Dezelfde kuifeenden of andere
De kuifeenden zijn weer terug in de vijver achter mijn huis. Ze bereiden hun nieuwe gezinsleven voor. Ze broeden hier ergens, ze verstoppen hun nest goed in ruige oevervegetatie. Wilde eenden verstoppen hun nest al aardig, maar kuifeenden…
In de herfst trekken kuifeenden naar Frankrijk of Engeland, terwijl Scandinavische, Finse en Russische kuifeenden bij ons overwinteren. Dat is althans de lezing die de boeken geven. Van ‘mijn’ kuifeenden geloof ik dat niet. Ze waren een tijdje weg en waarom zouden ze in december al terug zijn uit Frankrijk? Misschien hingen ze een tijdje rond op het Paterswoldse Meer, of misschien op het IJsselmeer, bij hun duizenden soortgenoten uit noord en oost.

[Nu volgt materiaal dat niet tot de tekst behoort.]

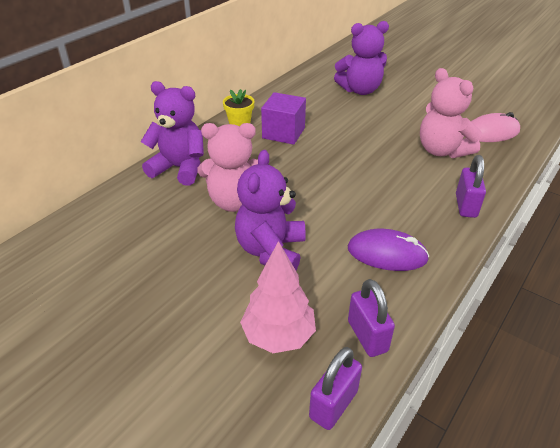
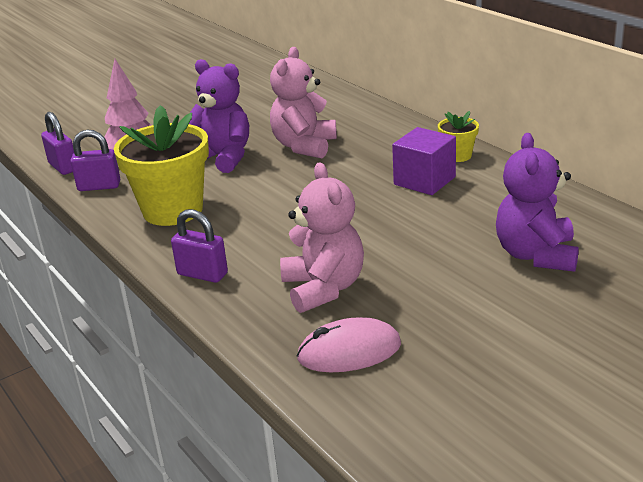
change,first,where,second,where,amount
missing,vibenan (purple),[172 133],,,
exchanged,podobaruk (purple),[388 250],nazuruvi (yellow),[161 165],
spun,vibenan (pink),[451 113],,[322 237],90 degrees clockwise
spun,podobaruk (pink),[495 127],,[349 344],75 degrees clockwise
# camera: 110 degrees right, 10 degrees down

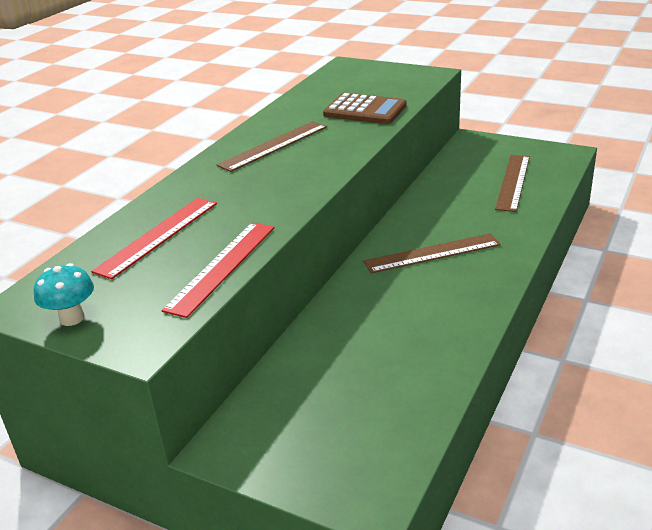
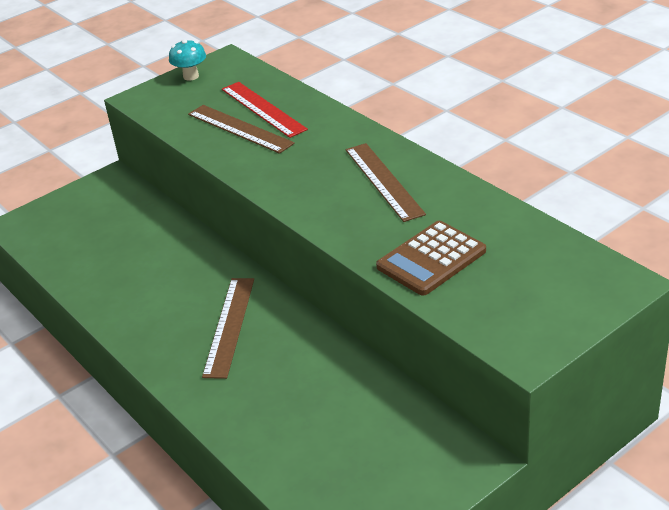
change,first,where,second,where,amount
missing,minano (red),[217 270],,,
relocated,minano (brown),[512 183],,[241 129],
# camera: 115 degrees right, 5 degrees up

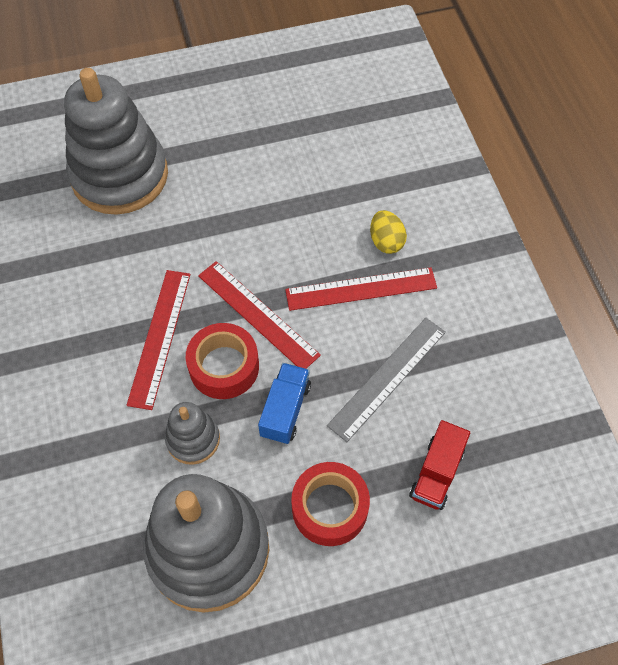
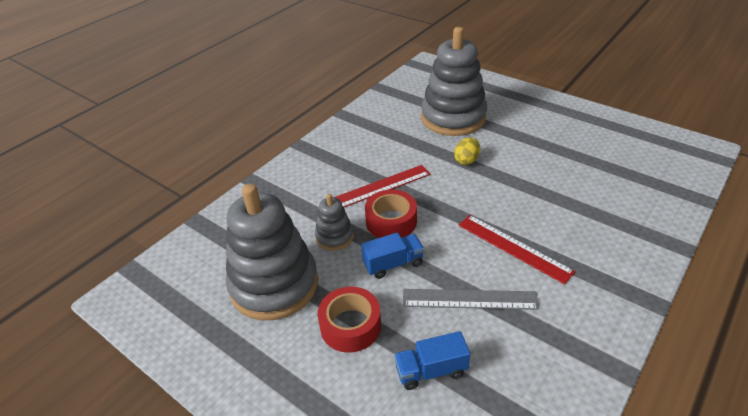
change,first,where,second,where,amount
missing,minano (red),[259 315],,,
relocated,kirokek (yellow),[388 232],,[467 151],
colour,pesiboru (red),[439 465],pesiboru (blue),[432 360],
# camera: 55 degrees right, 20 degrees down

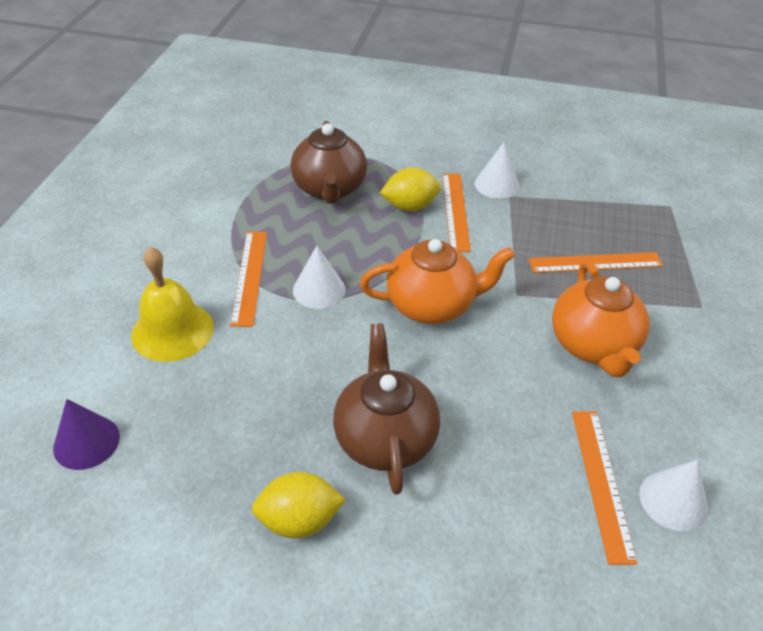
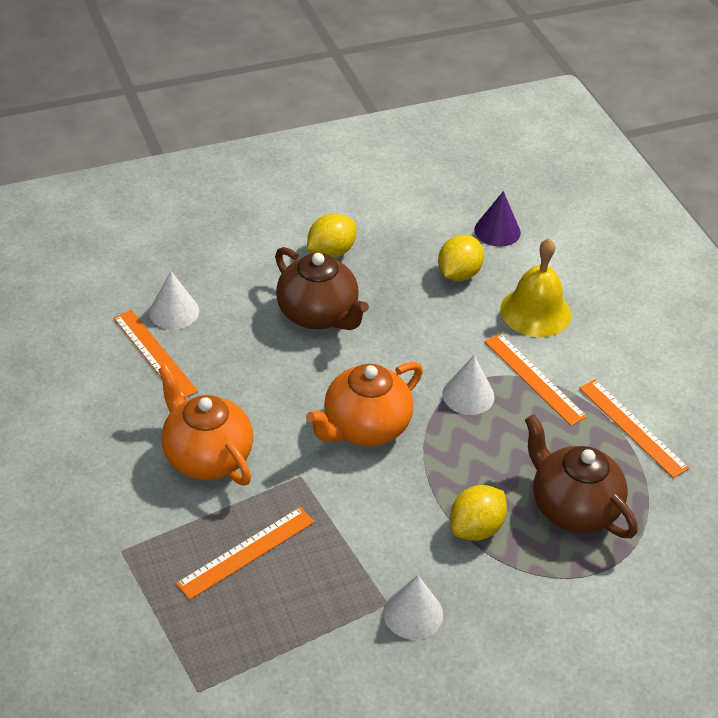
change,first,where,second,where,amount
relocated,minano (orange),[456 212],,[634 429],
relocated,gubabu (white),[673 495],,[174 300],
appeared,,,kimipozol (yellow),[461 258],
# camera: 145 degrees right, 0 degrees up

Ik ga er zomaar vanuit dat het dezelfde kuifeenden zijn als vorig jaar. Maar misschien zijn het andere, of is één van hen een ander. Misschien ook zijn het Russische kuifeenden die straks afgelost worden door ‘mijn’ kuifeenden van vorig jaar. Als ik zulke dingen wil weten, moet ik ze vangen en markeren, met halsbanden ofzo. Kleurringen om de poten kan ook, maar ik zie kuifeenden nooit op het land waggelen. Hun poten staan ook meer naar achteren dan bij wilde eenden. Ze waggelen daardoor rechterop.
Hun poten met eventuele kleurringen zouden vaker te zien zijn als ze op hun rug dobberen, tijdens het poetsen van hun buik. De ene kuifeend op de foto doet dat. Dat is het vrouwtje. Als ze rechtop zwemt, is haar witte buik onder water en blijkt ze bruin te zijn met een geel oog. Haar woerd heeft ook een geel oog, maar bovendien een lichtblauwe snavel en sneeuwwitte flanken in een gitzwart verenpak. Zijn kuif zit tegen zijn achterhoofd geplakt. Vetkuifeend.